For a “mission-driven” coffee roaster like Furnia, who speaks of similarities in the coffee and chocolate industries and the ugliness of slavery in mass production, it comes down to “the exploration and pursuit of flavor” and commitment to the producer: “In the end, it’s the farmer’s name on the bag. There’s beauty in honesty. I wonder: did I change that from any way?I don’t want to roast it too much so the kernels turn black and oily and change the flavor.

Talking with Furnia is a continuous stream of production and goals interspersed with friendly references to roasters from other coffee companies that he talks to about processes or beans, suggesting community in a way that I hadn’t not considered. Since you can’t see the inside of the equipment while roasting, Furnia found the finest thermocouple probes, drilled holes in his roasting machines, and connected them via a USB hub to his computer to collect data on every batch and every second of roast time. This is the science of coffee roasting, and its roasts are consistent by design.

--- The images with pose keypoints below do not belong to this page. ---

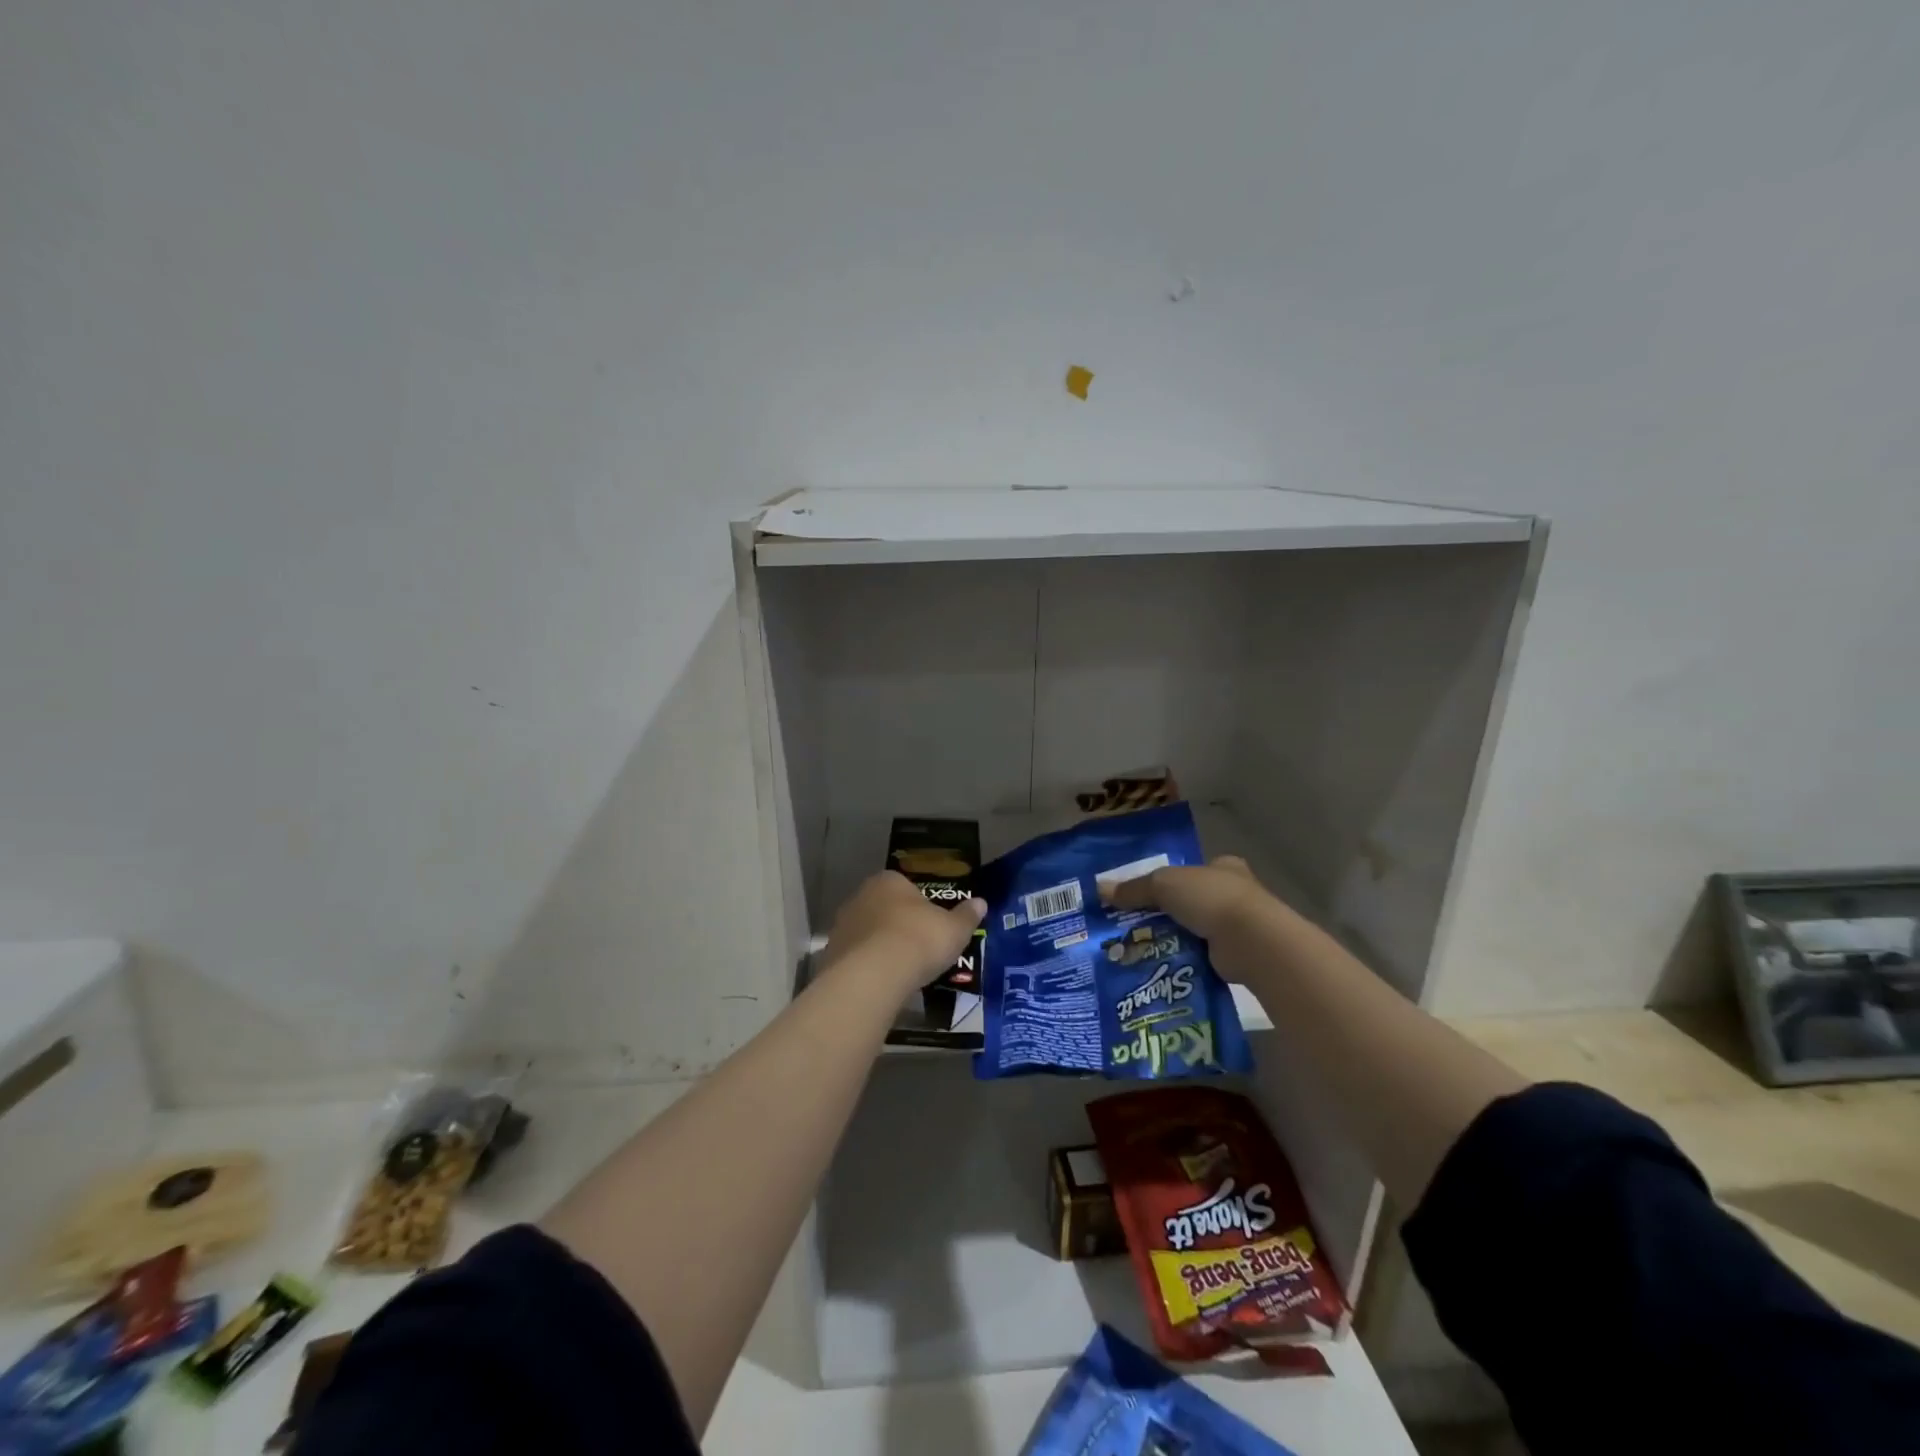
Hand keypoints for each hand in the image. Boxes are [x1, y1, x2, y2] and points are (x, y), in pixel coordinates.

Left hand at [820, 871, 985, 995]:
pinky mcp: (831, 955)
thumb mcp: (954, 929)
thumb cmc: (918, 940)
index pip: (906, 887)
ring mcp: (842, 926)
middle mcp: (860, 896)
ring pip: (868, 934)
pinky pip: (856, 959)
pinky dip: (868, 968)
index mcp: (889, 881)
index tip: (932, 927)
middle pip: (884, 909)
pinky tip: (883, 984)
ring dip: (881, 948)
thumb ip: (966, 916)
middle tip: (919, 949)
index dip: (921, 907)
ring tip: (902, 972)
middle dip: (899, 926)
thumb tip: (980, 902)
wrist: (873, 976)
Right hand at [1106, 856, 1279, 979]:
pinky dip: (1181, 961)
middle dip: (1164, 913)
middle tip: (1131, 926)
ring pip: (1193, 931)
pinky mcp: (1234, 956)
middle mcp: (1233, 894)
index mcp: (1222, 867)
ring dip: (1171, 940)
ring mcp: (1237, 927)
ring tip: (1137, 950)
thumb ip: (1134, 888)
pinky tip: (1158, 967)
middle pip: (1189, 902)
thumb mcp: (1163, 884)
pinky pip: (1199, 956)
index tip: (1143, 895)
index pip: (1191, 870)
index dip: (1168, 880)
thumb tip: (1100, 890)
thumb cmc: (1210, 898)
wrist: (1251, 942)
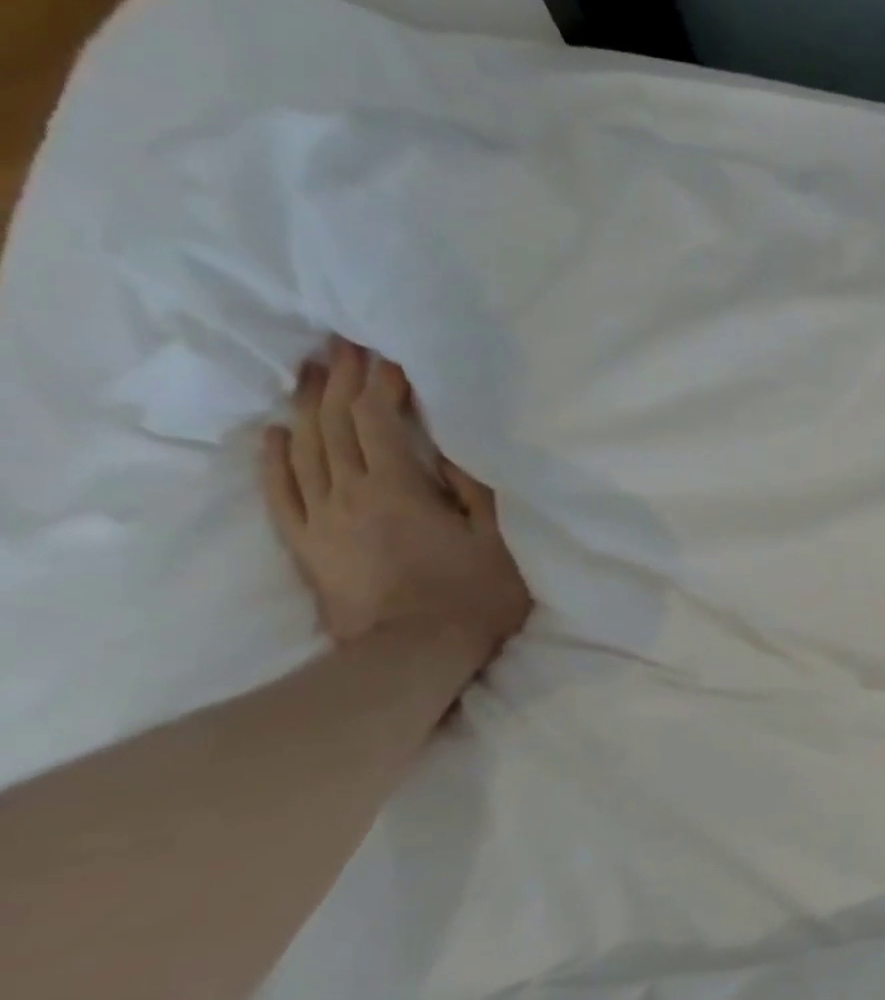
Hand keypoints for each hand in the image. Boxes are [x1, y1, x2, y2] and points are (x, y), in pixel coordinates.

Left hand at [261, 338, 531, 666]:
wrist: (412, 656)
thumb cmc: (470, 596)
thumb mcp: (495, 539)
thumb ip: (471, 489)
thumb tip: (444, 447)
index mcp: (398, 487)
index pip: (377, 418)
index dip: (380, 381)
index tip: (387, 352)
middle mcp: (348, 492)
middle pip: (334, 423)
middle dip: (339, 379)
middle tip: (342, 343)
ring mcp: (320, 519)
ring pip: (303, 448)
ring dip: (306, 406)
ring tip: (310, 372)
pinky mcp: (306, 545)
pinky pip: (279, 492)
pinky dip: (274, 458)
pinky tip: (275, 434)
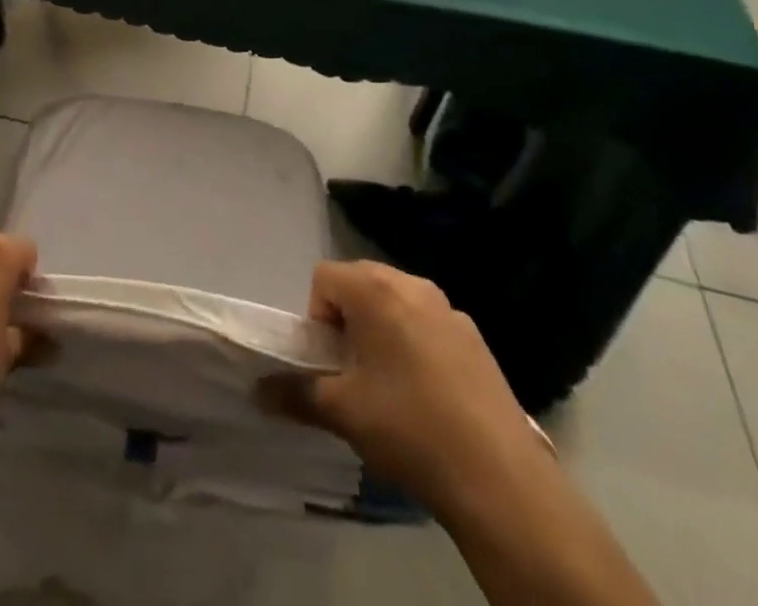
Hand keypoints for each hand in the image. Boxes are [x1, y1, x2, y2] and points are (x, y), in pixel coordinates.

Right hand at [267, 260, 546, 515]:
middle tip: (353, 370)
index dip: (317, 316)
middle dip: (348, 318)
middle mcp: (412, 284)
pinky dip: (416, 343)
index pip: (324, 277)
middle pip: (361, 282)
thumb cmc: (408, 427)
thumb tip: (258, 391)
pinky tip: (428, 395)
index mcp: (375, 289)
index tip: (330, 360)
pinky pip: (429, 324)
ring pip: (397, 302)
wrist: (499, 479)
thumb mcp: (342, 411)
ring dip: (382, 329)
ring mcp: (450, 310)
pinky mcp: (477, 339)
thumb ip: (295, 393)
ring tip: (389, 384)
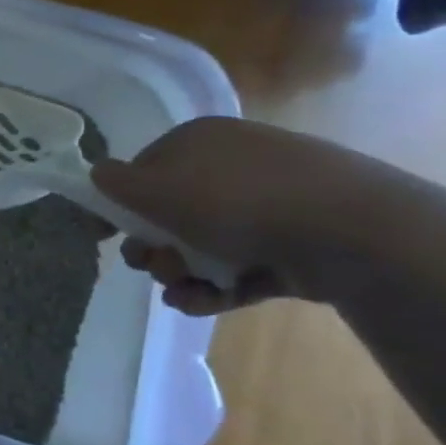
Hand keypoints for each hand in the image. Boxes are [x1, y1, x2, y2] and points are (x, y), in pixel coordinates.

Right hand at [91, 117, 396, 316]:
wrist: (349, 231)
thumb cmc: (236, 201)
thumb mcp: (158, 190)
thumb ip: (117, 184)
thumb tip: (97, 173)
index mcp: (199, 141)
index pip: (145, 169)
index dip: (122, 204)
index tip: (106, 237)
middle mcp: (232, 166)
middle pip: (172, 211)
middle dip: (153, 246)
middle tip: (151, 266)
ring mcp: (267, 204)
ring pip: (204, 243)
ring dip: (181, 272)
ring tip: (181, 292)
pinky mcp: (293, 244)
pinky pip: (241, 265)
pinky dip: (217, 286)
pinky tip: (203, 303)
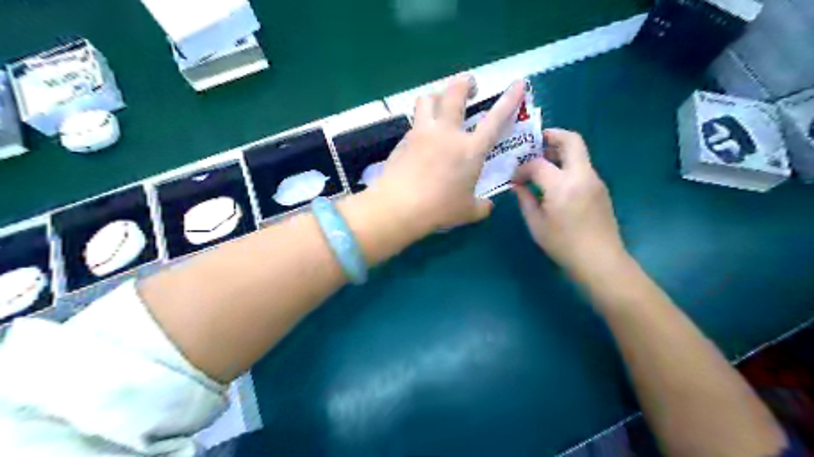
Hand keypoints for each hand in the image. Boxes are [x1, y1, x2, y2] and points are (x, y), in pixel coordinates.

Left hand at [371, 73, 524, 234]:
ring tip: (441, 104)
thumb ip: (482, 206)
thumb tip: (487, 206)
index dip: (509, 99)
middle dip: (465, 82)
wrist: (399, 207)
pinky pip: (414, 122)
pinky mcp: (404, 140)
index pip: (495, 119)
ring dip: (438, 95)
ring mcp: (423, 133)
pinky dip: (422, 122)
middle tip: (470, 86)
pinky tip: (422, 139)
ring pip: (428, 98)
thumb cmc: (439, 209)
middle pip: (455, 93)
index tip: (518, 83)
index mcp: (470, 149)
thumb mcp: (467, 212)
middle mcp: (447, 133)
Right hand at [511, 127, 624, 278]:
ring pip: (579, 152)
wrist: (600, 260)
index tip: (515, 179)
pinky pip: (582, 167)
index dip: (523, 168)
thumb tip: (517, 185)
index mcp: (562, 185)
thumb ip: (525, 200)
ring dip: (560, 150)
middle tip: (535, 142)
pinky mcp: (600, 188)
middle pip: (571, 140)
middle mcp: (582, 175)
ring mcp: (595, 180)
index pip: (538, 163)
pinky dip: (567, 165)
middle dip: (552, 135)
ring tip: (542, 162)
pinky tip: (555, 181)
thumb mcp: (536, 224)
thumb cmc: (563, 245)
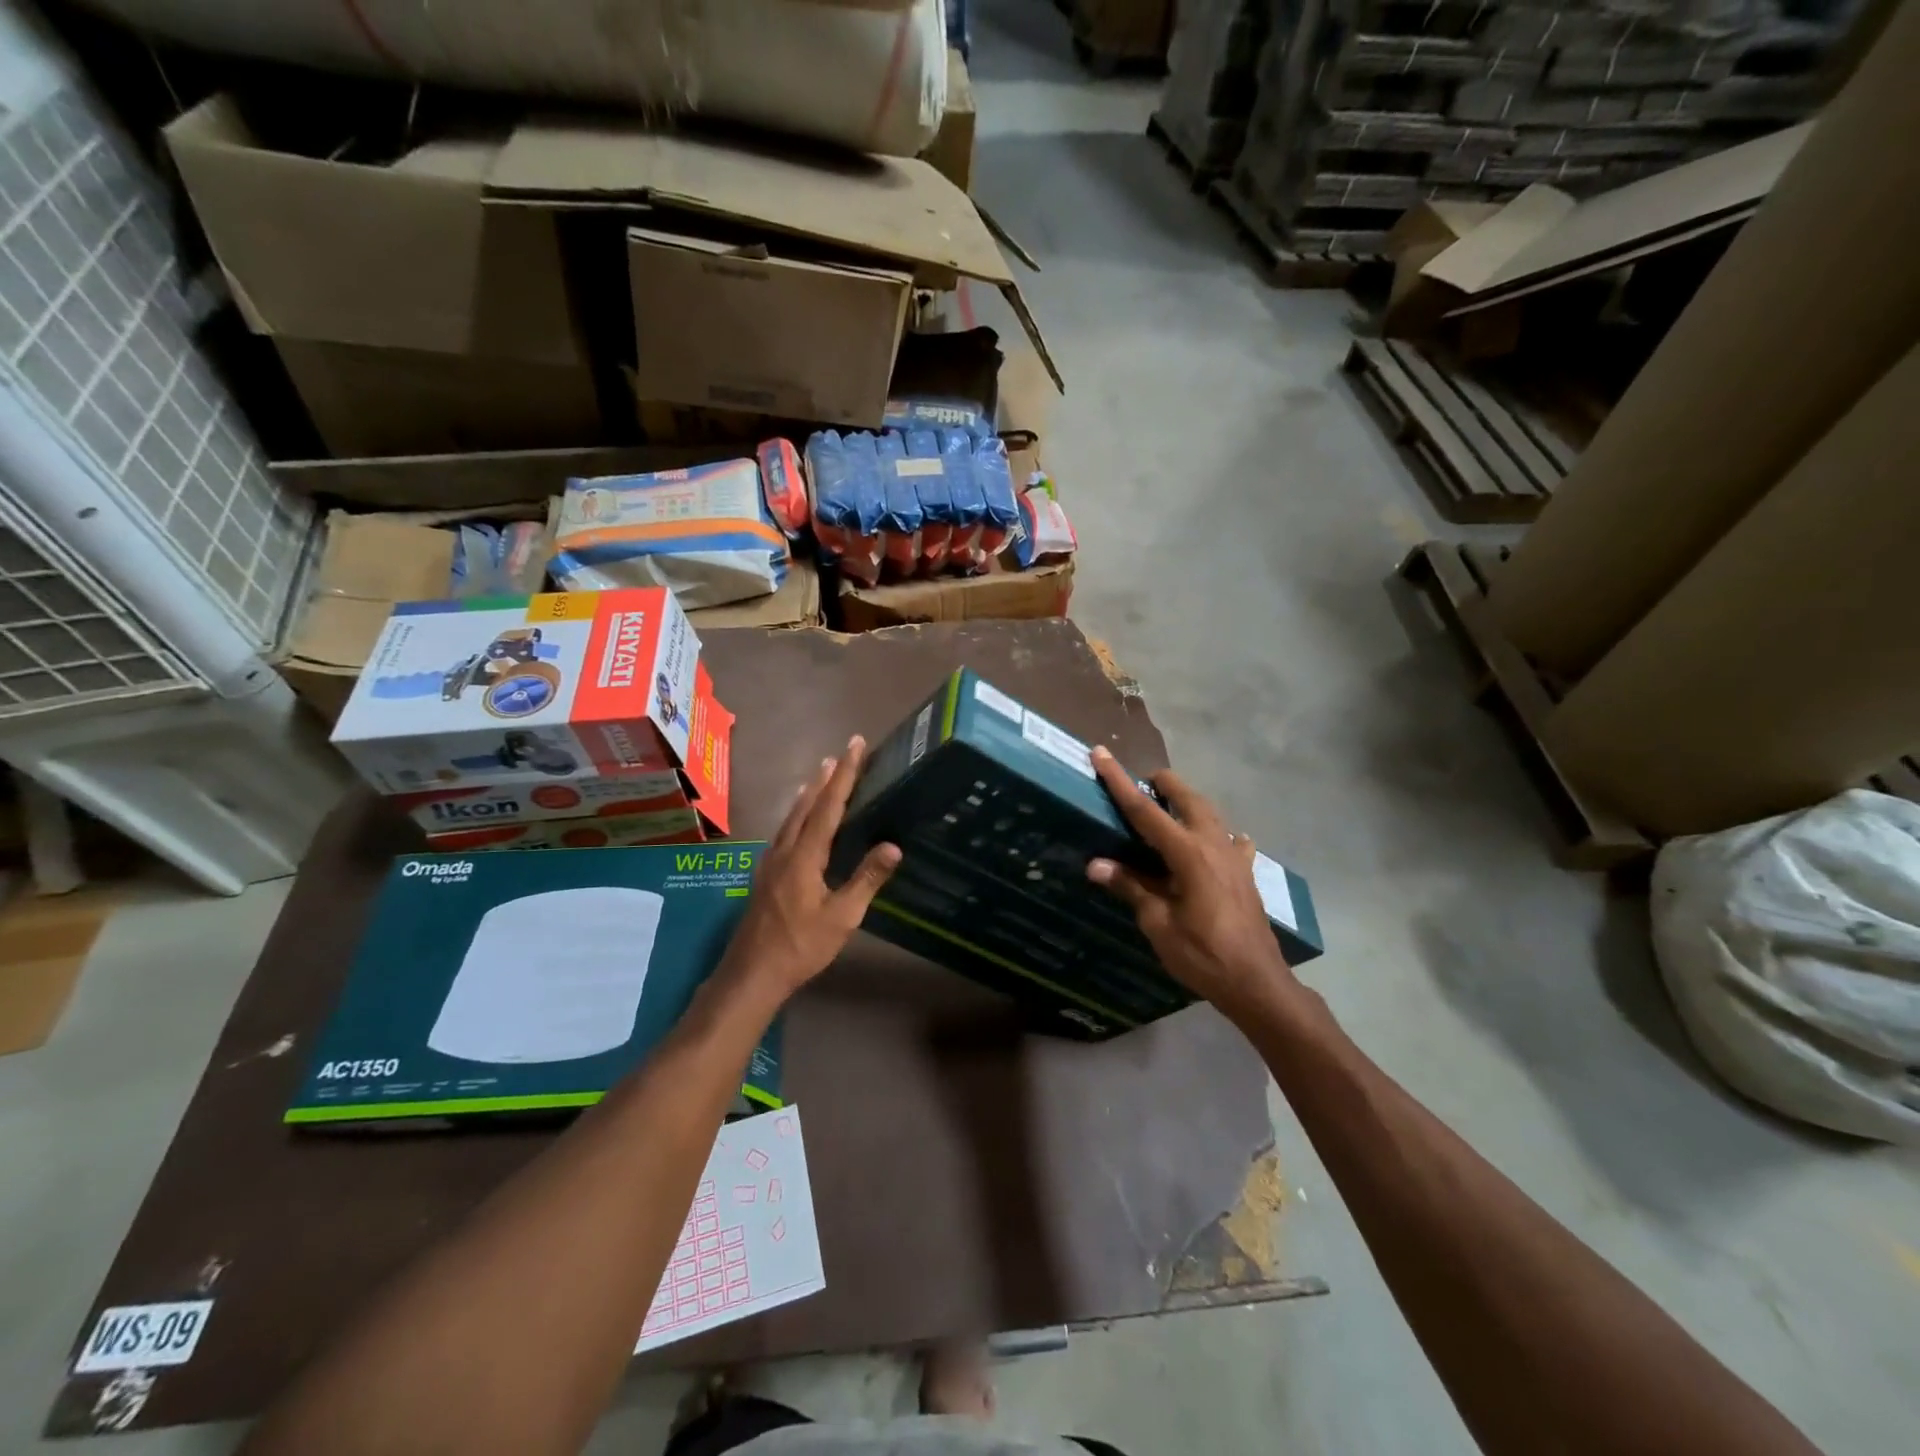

Perhaps more surprising is Furnia’s focus on farm-to-table cuisine. His inspiration began in his grandmother’s kitchen in Pawling, Ulster, cooking international themed dinners, and includes at Nighthawks in Troy as the epitome of an exciting farm-focused menu “that is limited, reasonably priced, honest and constantly changing based on what they have.”

Nomade Coffee & Pancakes

Or: 80 Milton Ave, Ballston Spa
Hours: 7 a.m. to 3 p.m. Wednesday to Monday, closed on Tuesday. Fortnightly cocktail parties promoted on Instagram.
Prices: pancakes, $8 to $11.50; coffee drinks, $2 to $5; alcoholic beverages, $8 to $14
information: 518-309-4168 and

This brings us back to Nomad After Dark, for which Furnia has planned a St. Patrick’s Day-themed cocktail party with an Irish Negroni, a cocktail invented at Ramona in New York, and a dark berry tequila-blackcurrant cocktail named after after Dignam in “Ulysses”. It’s a thoughtful menu with more detail than most.

Given that Nick and Brian Furnia also sell used commercial kitchen equipment, a side hustle that may involve removing stovetops from closed New York kitchens, the new family nomad – pancakes and coffee discontinued from the name – is in good track for a projected opening this fall.